DOCUMENT EXCERPT ->
# Genre Classification - Data Collection

This project aims to predict the genre of songs given their audio features and lyrical content. Audio features, as well as other track-wise information, are obtained from [Spotify](spotify.com). Since Spotify API doesn't offer genre information, I turned to [The Sounds of Spotify](https://open.spotify.com/user/thesoundsofspotify) to generate the dataset of songs and their genre labels that will be used to train the predictive models. More about this music genre project can be found [here](https://artists.spotify.com/blog/how-spotify-discovers-the-genres-of-tomorrow). Lyrics, on the other hand, are obtained from [Genius](genius.com)

## Contents
* [Imports](#Imports)
* [API Connections](#API)
* [Helper Functions](#Helpers)
* [Data Download](#DataDownload)
  * [Pop](#Pop)
  * [R&B](#R&B)
  * [Hip Hop](#HipHop)
  * [Latin](#Latin)
  * [Reggae](#Reggae)
  * [EDM](#EDM)
  * [Indie](#Indie)
  * [Rock](#Rock)
  * [Metal](#Metal)
  * [Country](#Country)
  * [Jazz](#Jazz)
  * [Classical](#Classical)
  * [Concatenation](#Concatenation)
  * [Collect Lyrics](#Lyrics)
* [Data Definitions](#DataDefinitions)

### Imports<a id='Imports'></a>

Importing required packages

In [None]:
import os
import re
import math
from datetime import datetime, timedelta, date
import numpy as np
import pandas as pd
import matplotlib.pyplot as plt
import seaborn as sns
import requests
from bs4 import BeautifulSoup
from spotify_client import *
import lyricsgenius

### API Connections<a id='API'></a>

Connecting to Spotify API, which will be used to fetch each of the songs from the Sounds of Spotify playlists as well as their audio features.

In [None]:
sp_client_id = '665fe23a8c264e8d969f97d1666c3c49'
sp_client_secret = 'cd9f621c0b904a40b55aae8092ab0bad'
sp = SpotifyAPI(sp_client_id, sp_client_secret)

ENTRIES SUPPLIED ->
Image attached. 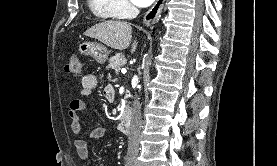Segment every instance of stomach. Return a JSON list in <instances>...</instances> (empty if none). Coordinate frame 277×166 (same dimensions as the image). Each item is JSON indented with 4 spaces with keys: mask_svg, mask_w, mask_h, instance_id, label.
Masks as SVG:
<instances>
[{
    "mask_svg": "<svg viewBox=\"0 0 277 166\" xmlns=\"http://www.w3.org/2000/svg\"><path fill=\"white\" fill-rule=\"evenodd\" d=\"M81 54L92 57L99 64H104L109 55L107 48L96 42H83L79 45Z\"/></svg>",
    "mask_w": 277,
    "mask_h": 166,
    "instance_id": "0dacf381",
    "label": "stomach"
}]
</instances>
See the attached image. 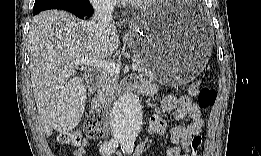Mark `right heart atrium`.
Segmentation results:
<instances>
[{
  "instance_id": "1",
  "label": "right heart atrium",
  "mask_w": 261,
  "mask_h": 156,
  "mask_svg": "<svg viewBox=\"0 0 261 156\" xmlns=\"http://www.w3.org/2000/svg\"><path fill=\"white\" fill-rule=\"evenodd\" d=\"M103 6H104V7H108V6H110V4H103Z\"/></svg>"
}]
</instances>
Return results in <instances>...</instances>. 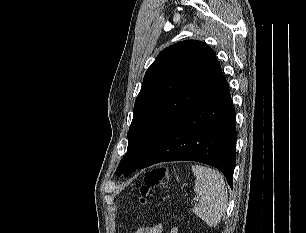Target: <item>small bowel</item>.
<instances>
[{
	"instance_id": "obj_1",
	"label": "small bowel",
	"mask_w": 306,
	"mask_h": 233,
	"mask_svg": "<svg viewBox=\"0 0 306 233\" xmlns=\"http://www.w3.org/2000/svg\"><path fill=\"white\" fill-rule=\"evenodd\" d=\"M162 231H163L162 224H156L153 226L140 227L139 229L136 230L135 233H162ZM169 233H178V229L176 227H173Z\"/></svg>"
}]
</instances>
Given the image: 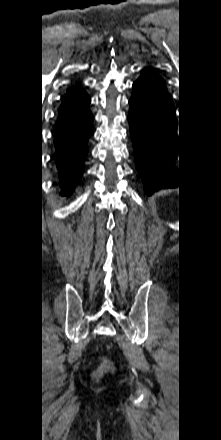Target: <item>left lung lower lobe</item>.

TASK GOAL -> Can you repeat everything from "Connecting to Spotify" down to "sp = SpotifyAPI(sp_client_id, sp_client_secret)" in the genre classification notebook, swapping "playlists" for "collections"?

EXERCISE OUTPUT ->
Connecting to Spotify API, which will be used to fetch each of the songs from the Sounds of Spotify collections as well as their audio features.

In [None]:
sp_client_id = '665fe23a8c264e8d969f97d1666c3c49'
sp_client_secret = 'cd9f621c0b904a40b55aae8092ab0bad'
sp = SpotifyAPI(sp_client_id, sp_client_secret)